=== Travail demandé ===
1. D'après l'extrait consacré aux traductions d'œuvres philosophiques, en quelle année les Considérations sur le gouvernement représentatif de John Stuart Mill furent-elles publiées pour la première fois ?
2. Poursuivez l'extrait consacré aux traductions d'œuvres philosophiques à la suite de sa dernière phrase.

═════ Extrait retenu ═════

La nouvelle traduction des Essais sur les pouvoirs actifs de
l’homme de Thomas Reid (1788) [63] donne par ailleurs l’occasion de
faire le point sur la contribution du penseur du sens commun aux
débats philosophiques toujours actuels sur l’objectivité en morale
et sur les rapports entre déterminisme et libre arbitre. On suit
avec un intérêt particulier les discussions des thèses de Locke et
de Hume ainsi que les développements sur la nature et l’artifice en
matière de justice.
XIXe siècle La traduction présentée et annotée par Patrick
Savidan, des Considérations sur le
gouvernement représentatif de John Stuart Mill [54], publiées
pour la première fois en 1860, apporte un élément majeur à la
réflexion, toujours d’actualité, sur les meilleures formes de
gouvernement, en l’occurrence sur les formes délibératives et
participatives de démocratie, comme sur les compétences politiques
nécessaires des citoyens. Il est en effet question, dans cette
œuvre, des normes, des conditions et des outils de la participation
et de la délibération collectives en son moment initial,
c’est-à-dire lorsque se posait la question de l’extension du droit
de suffrage. Tenant compte des conditions morales et sociales
auxquelles répondent les institutions politiques, Mill suggère une
extension graduelle de ce droit, tout en réfléchissant à
l’instauration d’autres dispositifs comme le vote plural (qui
confère à un individu, dont les compétences sont reconnues,
plusieurs voix) ou le système de la représentation personnelle de
T. Hare (qui permet à chaque groupe social – les riches, les
pauvres, les personnes éduquées et celles qui le sont moins, etc. –
d’avoir une représentation suffisante, tout en assurant l’entrée au
Parlement de personnes reconnues comme étant éminentes). Mill
développe un « nationalisme libéral » (Savidan) faisant de
l’homogénéité culturelle et linguistique une condition de la
communauté politique. Autant d’arguments qui interviennent
aujourd’hui dans le débat politique national et européen.
S’inscrivant dans le renouveau actuel et les entreprises
d’édition autour de l’œuvre de Proudhon à l’Université de
Franche-Comté (notamment sous l’impulsion d’Edward Castleton),
l’anthologie du Manuel du spéculateur à la bourse [61], comportant
d’importantes données historiques et biographiques qui aideront le
lecteur, permet de bien situer ce texte dans le contexte du Second
Empire. Les textes de Proudhon sur la bourse sont d’une grande
importance pour saisir sa pensée industrielle et commerciale mais
aussi pour comprendre son appréciation des rapports entre économie
et État ainsi que sa perception renouvelée, dans cette période de
sa carrière, des rapports entre les classes.

═════ Lignes de données ═════

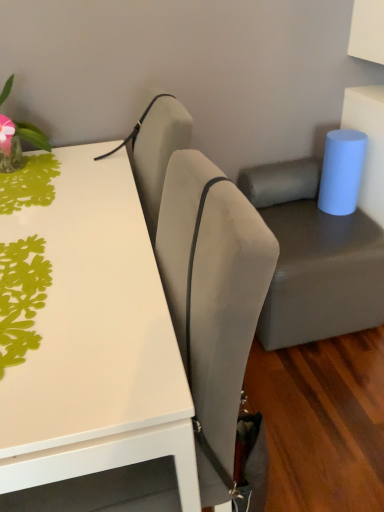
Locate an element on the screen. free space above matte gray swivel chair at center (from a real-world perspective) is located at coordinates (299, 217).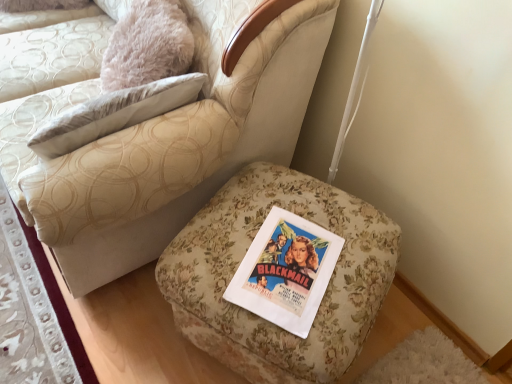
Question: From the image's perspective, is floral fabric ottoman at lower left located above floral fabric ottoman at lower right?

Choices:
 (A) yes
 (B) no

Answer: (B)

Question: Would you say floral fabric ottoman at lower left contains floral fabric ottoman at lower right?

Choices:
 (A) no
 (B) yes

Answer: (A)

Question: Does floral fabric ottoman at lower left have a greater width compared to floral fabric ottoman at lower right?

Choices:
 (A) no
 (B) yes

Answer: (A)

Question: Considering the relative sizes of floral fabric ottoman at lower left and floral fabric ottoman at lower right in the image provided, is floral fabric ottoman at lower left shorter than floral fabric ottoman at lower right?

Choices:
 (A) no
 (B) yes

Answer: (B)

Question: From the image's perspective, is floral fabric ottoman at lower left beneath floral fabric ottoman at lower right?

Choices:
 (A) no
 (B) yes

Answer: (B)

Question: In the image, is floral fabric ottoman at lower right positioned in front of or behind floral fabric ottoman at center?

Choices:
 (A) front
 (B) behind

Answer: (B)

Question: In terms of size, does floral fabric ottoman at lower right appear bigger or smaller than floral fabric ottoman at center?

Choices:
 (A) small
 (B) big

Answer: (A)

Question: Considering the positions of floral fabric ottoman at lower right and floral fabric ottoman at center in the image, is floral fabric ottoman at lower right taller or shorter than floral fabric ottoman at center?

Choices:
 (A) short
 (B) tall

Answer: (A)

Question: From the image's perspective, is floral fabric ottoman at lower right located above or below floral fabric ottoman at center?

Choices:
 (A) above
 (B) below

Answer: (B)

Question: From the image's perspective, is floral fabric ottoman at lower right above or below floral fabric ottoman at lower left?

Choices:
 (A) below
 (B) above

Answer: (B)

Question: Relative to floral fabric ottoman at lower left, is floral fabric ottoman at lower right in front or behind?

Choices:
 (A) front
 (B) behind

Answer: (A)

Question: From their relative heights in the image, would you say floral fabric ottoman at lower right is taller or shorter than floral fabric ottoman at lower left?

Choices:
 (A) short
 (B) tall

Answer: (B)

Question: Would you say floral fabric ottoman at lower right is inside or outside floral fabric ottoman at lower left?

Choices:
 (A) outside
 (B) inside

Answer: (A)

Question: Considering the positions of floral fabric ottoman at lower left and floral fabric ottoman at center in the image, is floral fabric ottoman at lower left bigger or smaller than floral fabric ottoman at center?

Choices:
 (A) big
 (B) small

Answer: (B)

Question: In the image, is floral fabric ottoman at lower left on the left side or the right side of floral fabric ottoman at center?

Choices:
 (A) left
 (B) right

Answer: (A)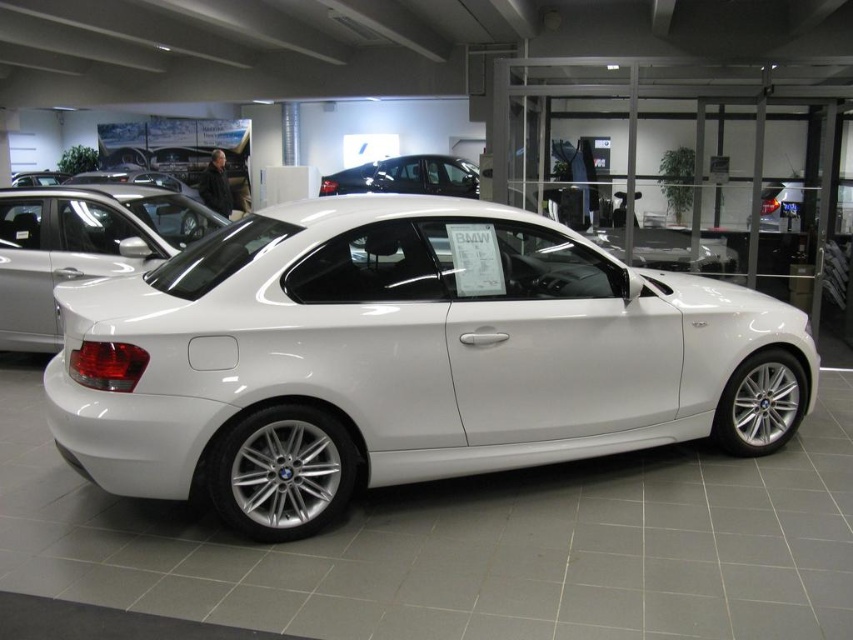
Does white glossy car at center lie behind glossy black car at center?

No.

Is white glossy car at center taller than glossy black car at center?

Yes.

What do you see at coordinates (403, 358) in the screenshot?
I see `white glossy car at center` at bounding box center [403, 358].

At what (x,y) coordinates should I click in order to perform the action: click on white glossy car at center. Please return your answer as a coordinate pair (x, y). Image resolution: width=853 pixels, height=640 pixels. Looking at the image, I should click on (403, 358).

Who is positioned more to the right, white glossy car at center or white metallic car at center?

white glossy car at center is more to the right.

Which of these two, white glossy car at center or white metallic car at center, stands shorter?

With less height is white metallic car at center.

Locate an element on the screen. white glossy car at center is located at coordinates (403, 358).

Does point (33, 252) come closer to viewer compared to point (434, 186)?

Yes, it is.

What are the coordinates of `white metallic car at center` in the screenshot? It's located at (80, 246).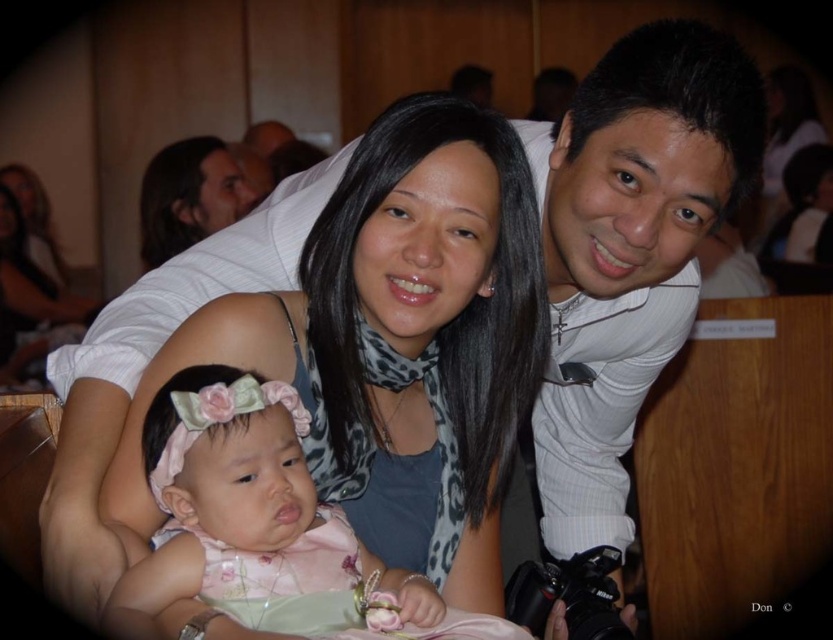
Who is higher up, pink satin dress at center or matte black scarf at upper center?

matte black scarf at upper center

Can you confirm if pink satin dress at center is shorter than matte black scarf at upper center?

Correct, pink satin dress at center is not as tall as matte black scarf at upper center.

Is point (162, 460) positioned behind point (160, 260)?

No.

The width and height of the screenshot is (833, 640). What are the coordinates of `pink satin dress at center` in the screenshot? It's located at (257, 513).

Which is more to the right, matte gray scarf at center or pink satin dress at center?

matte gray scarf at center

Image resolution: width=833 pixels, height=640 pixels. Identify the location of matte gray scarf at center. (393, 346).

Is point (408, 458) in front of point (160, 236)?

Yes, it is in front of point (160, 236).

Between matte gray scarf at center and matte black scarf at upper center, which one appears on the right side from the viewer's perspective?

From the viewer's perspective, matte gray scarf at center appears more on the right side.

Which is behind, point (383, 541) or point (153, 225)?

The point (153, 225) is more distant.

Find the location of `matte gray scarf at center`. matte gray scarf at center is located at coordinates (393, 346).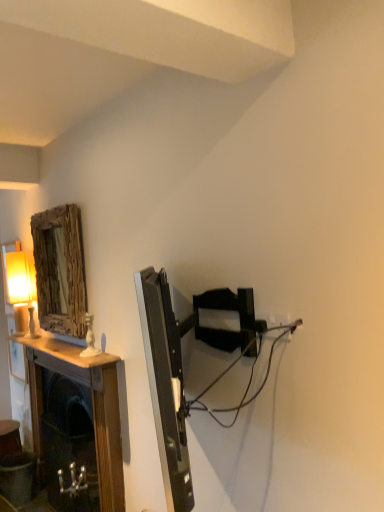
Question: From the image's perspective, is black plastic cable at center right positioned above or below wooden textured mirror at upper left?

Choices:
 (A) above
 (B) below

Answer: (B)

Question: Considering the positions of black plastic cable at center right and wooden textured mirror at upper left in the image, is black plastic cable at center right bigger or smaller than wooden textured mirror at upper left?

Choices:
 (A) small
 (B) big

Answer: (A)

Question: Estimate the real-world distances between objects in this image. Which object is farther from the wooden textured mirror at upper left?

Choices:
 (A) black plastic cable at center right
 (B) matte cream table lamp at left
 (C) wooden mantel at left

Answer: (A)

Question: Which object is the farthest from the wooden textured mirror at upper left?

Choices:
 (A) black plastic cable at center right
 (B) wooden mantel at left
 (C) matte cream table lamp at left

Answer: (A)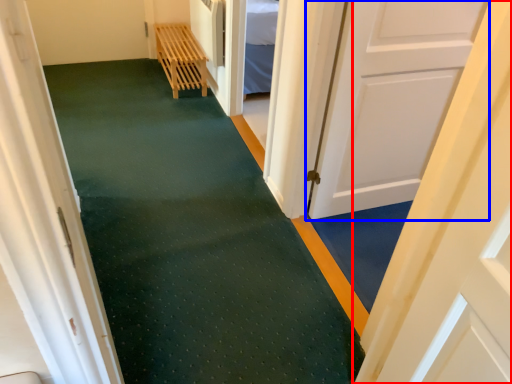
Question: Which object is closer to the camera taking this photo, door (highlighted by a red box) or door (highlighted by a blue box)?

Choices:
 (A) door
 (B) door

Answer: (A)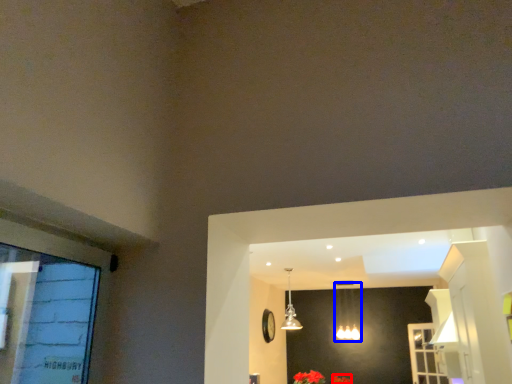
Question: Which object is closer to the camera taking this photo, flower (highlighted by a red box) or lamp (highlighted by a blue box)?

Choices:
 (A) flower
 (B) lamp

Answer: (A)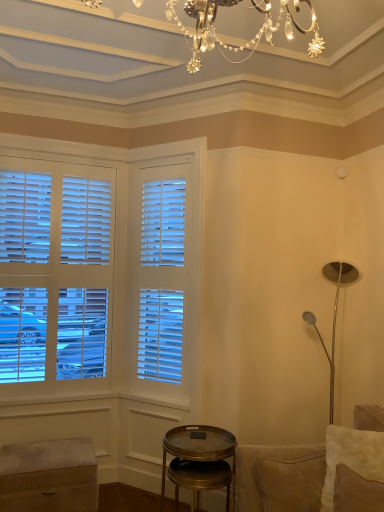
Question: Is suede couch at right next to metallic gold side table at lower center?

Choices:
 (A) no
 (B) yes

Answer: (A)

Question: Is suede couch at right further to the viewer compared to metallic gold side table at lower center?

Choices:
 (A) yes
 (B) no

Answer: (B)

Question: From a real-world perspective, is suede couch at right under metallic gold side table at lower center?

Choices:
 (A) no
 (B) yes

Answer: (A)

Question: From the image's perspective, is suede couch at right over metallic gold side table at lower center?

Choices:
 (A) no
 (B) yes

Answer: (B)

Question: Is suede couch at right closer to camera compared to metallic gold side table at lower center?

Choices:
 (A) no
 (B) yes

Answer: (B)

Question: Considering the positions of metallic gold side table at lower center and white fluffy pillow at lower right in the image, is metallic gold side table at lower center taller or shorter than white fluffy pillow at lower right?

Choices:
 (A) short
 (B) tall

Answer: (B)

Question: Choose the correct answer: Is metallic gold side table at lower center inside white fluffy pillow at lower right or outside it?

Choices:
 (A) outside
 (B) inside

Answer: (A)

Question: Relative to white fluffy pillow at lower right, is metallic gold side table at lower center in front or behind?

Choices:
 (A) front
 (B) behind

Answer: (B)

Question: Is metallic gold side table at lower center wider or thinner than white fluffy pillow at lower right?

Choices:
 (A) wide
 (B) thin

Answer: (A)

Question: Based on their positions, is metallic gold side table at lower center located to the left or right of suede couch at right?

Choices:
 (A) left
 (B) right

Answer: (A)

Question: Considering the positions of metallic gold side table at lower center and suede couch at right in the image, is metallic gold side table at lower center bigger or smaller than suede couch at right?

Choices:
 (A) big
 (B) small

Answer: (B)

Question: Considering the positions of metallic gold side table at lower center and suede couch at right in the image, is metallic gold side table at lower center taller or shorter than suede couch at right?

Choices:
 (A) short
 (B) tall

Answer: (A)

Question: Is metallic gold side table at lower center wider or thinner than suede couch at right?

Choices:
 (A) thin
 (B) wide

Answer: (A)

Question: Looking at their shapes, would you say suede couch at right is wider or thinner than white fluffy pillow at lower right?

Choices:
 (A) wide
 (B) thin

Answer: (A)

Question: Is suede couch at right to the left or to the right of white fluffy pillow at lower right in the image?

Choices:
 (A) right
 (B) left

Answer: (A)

═════

=== Les réponses ===
1. En 1860.

2.
Les éditions Pagala proposent une réédition anastatique du
traité qu’Adolphe Thiers dédia en 1848 au droit de propriété [71] ;
ayant une forte valeur comme témoignage de son époque, ce traité se
situe aux antipodes de son contemporain proudhonien expliquant que
« la propriété c’est le vol » (1840), puisqu’il affirme que « sans
la propriété mobilière, il n’y aurait même pas de société ; sans la
propriété immobilière, il n’y aurait pas de civilisation ».
Jean-Marie Vincent [73] se propose, dans une lecture non
conformiste de l’œuvre de Weber, de rendre justice à la dimension
politique de sa pensée, qu’Adorno, avant lui, avait déjà
identifiée, en concentrant sa réflexion sur l’interprétation
wébérienne de la nature et de l’avenir de la démocratie moderne.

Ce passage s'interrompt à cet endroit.